Le premier ministre Charest a multiplié les rencontres, les alliances et les participations à divers forums internationaux pour promouvoir ce principe et lui donner du tonus. On l’a vu notamment à Los Angeles, en octobre 2009, aux côtés d’Arnold Schwarzenegger, alors gouverneur de la Californie, reconnu pour son action contre les GES.

Au sommet mondial sur les changements climatiques, tenu en décembre 2009 à Copenhague, Ottawa visait d’ici 2020 une réduction de 3 % sous les niveaux de 1990, alors que Québec visait 20 %. « Le gouvernement fédéral a le pouvoir de signer des traités, mais il n’a pas le pouvoir d’engager nos gouvernements provinciaux dans nos domaines de compétence », a dit Jean Charest, s’appuyant sur la doctrine Gérin-Lajoie (selon laquelle ce qui est de notre compétence chez nous l’est aussi partout dans le monde). Il a ajouté cette phrase que n’aurait pas reniée un premier ministre souverainiste : « Nous sommes égaux, nous ne sommes pas les gou­vernements juniors du gouvernement national. »

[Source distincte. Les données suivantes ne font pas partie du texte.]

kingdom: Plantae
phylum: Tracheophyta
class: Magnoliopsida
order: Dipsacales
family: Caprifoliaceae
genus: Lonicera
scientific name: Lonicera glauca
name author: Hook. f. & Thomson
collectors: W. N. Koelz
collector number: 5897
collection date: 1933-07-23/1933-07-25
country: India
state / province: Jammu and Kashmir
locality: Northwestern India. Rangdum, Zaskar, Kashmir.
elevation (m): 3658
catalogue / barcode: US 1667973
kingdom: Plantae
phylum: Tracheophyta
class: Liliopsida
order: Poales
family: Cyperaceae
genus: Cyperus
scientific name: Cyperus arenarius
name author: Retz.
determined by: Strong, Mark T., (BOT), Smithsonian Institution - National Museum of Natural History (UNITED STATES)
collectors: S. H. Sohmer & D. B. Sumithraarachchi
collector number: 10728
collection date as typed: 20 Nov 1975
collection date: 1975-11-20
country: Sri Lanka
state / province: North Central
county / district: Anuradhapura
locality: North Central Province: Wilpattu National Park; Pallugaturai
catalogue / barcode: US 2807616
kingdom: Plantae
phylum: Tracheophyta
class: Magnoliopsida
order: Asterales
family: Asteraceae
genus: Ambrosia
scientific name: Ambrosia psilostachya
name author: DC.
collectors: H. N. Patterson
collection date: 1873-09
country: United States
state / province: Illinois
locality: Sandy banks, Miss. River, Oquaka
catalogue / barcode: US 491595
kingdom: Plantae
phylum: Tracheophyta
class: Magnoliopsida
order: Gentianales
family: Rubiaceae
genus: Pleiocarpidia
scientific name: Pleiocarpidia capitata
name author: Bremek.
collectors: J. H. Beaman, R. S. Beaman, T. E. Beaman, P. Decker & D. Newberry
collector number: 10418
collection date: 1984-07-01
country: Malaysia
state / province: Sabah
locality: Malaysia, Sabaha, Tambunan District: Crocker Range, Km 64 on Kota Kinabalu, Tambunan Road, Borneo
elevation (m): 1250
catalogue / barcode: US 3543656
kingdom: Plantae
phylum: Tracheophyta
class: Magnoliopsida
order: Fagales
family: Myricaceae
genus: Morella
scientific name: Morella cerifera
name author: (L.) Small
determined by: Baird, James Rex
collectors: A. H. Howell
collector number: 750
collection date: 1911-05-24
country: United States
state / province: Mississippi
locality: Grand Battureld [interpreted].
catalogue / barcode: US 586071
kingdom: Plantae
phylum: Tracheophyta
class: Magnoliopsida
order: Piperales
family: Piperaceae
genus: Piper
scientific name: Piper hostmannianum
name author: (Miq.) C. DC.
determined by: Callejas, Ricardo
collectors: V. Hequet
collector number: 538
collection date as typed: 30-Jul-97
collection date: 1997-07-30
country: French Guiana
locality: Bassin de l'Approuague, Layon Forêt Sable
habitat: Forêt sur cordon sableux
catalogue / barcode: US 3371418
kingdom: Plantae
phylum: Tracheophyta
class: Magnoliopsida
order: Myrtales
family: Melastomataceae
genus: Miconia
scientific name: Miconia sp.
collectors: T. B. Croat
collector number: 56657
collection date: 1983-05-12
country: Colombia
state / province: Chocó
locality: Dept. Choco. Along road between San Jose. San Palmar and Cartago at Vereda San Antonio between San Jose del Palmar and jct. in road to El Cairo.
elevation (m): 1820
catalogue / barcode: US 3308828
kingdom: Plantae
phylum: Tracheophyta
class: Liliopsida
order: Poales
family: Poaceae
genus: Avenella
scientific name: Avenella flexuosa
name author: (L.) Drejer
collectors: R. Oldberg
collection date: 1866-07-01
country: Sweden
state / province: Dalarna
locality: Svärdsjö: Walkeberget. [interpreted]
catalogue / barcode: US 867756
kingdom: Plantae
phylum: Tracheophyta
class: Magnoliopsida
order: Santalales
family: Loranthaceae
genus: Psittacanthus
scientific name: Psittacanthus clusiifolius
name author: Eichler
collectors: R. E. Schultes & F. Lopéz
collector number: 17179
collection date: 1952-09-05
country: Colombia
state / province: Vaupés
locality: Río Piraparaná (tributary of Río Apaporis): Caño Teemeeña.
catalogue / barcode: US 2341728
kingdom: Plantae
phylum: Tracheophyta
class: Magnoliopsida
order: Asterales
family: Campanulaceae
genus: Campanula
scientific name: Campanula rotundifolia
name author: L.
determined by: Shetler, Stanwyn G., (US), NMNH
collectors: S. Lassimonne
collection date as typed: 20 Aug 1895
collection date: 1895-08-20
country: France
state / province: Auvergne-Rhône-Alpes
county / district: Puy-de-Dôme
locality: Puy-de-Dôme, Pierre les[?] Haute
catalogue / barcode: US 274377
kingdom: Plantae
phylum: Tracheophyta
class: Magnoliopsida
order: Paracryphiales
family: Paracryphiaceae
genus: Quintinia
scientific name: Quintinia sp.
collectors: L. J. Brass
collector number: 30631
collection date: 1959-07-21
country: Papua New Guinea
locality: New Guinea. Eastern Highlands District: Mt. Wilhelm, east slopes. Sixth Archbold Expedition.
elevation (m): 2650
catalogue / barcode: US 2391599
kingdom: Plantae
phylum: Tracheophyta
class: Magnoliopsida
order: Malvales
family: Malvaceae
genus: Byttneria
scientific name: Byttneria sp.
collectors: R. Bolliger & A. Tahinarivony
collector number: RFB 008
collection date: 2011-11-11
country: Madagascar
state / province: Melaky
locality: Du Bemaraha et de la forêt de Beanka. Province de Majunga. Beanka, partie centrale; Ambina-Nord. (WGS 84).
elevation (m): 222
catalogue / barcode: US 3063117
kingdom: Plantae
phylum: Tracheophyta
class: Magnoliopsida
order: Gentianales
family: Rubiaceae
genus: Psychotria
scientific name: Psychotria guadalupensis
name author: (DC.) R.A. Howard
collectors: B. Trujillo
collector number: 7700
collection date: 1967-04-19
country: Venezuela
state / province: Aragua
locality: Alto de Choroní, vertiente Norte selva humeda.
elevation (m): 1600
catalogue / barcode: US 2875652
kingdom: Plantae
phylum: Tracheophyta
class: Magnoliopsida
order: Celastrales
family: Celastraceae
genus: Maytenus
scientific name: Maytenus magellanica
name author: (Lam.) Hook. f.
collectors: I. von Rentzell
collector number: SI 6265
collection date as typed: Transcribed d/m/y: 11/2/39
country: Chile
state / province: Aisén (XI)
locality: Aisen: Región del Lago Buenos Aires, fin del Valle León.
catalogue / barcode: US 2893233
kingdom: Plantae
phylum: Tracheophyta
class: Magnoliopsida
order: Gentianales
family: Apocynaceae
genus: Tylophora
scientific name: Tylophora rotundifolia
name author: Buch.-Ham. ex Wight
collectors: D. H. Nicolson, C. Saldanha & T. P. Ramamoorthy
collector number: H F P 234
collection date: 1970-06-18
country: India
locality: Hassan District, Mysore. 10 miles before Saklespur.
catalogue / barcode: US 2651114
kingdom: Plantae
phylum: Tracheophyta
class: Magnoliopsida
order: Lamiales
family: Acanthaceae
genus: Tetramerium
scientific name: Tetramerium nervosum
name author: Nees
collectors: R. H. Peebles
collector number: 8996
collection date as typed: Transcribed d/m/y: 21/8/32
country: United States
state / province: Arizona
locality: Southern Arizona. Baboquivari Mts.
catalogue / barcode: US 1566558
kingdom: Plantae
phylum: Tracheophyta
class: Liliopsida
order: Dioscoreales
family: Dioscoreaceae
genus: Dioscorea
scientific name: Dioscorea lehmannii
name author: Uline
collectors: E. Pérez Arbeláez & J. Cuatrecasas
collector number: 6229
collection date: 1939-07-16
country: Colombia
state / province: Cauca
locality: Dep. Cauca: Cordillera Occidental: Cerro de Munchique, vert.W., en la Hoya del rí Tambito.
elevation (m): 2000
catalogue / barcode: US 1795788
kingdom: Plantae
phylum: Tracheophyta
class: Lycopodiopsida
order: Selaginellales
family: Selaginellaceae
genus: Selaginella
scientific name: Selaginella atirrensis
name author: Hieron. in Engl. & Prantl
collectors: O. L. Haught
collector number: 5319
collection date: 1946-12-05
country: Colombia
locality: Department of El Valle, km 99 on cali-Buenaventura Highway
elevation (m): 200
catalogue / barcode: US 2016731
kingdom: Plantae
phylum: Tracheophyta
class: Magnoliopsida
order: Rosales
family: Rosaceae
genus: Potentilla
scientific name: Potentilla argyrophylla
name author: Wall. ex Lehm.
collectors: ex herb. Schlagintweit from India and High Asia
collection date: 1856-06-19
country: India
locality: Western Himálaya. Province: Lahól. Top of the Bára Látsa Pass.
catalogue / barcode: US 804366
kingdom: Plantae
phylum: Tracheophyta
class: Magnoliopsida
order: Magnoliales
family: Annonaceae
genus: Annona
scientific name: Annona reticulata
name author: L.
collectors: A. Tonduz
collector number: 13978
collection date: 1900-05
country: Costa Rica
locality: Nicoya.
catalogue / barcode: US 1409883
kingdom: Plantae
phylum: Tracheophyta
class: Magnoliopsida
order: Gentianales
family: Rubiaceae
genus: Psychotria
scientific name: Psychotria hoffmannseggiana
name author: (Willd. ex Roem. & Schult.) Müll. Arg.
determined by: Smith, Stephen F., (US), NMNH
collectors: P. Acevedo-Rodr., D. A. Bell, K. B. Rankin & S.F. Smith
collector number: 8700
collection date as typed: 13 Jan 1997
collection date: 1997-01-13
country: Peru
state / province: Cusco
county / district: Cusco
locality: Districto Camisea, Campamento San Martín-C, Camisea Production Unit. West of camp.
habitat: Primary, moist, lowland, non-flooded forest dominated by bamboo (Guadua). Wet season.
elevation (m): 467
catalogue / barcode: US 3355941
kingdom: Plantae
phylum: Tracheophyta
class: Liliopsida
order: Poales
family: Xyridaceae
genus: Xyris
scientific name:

Fédéraliste bon teint, le premier ministre Charest est donc capable de faire vibrer la corde nationaliste à l’étranger, voire de bomber le torse si nécessaire, pour accroître le rayonnement international du Québec.

De là à laisser entendre qu’il cherche à accroître son rayonnement personnel et qu’il pourrait quitter la politique pour un poste à l’étranger, comme le font les critiques de son hyperactivité internationale ? L’avenir le dira. Il a encore plus ou moins un an devant lui pour se décider, avant que les partis accélèrent les préparatifs de la prochaine campagne électorale.

Les hommes du premier ministre à l’étranger

Michel Robitaille

Délégué général du Québec à Paris depuis septembre 2010. Il est un des rares à avoir fait carrière dans la diplomatie québécoise. Il a été délégué général du Québec à New York de 2002 à 2007.

John Parisella

Délégué général du Québec à New York depuis septembre 2009. Ex-directeur de cabinet de Robert Bourassa et conseiller bénévole de Jean Charest.

Pierre Marc Johnson

Négociateur pour le Québec en vue de l’Accord économique et commercial global (AECG) entre le Canada et l’Union européenne. Avocat chez Heenan Blaikie, ex-premier ministre péquiste, il a remplacé au pied levé Jean Charest pour diriger une mission en Chine en novembre 2008.

Gil Rémillard

Négociateur en chef d’une centaine d’accords de reconnaissance mutuelle visant à favoriser la mobilité de la main-d’œuvre entre la France et le Québec. Ex-bras droit de Robert Bourassa en matière de relations Québec-Ottawa.

Raymond Chrétien

Représentant du Québec auprès des États-Unis depuis juin 2010. Ex-ambassadeur du Canada à Washington, il doit convaincre les Américains d’investir dans les trains à grande vitesse entre Montréal et New York, puis entre Montréal et Boston.


LA TOILE DU QUÉBEC
7 délégations générales

Bruxelles, Londres, Mexico, Munich, New York, Paris et Tokyo. Il n’y en a qu’une par pays. Celle de Paris a un statut de quasi-ambassade.

5 délégations

Atlanta, Boston, Chicago, Los Angeles et Rome. Plus modestes que les délégations générales, elles représentent les intérêts du Québec dans une région. 

10 bureaux

Barcelone, Berlin, Hongkong, Pékin, Shanghai, Stockholm, Vienne, Washington, Bombay* et São Paulo*. Dirigés par un Québécois, avec un mandat et des moyens plus limités que les délégations.

4 antennes

Milan, Santiago, Séoul et Taipei. Dirigées par un habitant du pays d’accueil.

2 représentations en affaires multilatérales

Unesco et Organisation internationale de la Francophonie.

Avec l’ouverture de bureaux en Inde et au Brésil, le Québec commence à s’implanter dans les pays émergents. En décembre 2009, le premier ministre Charest a aussi annoncé qu’il ouvrirait un bureau à l’ambassade du Canada à Moscou en 2012.

En mai dernier, il a toutefois fermé le bureau de Damas.Le budget a lui aussi été victime du couperet : les 53,2 millions de dollars consacrés à la représentation du Québec à l’étranger en 2011 constituent une baisse de 5 millions par rapport à l’année précédente (58,4 millions).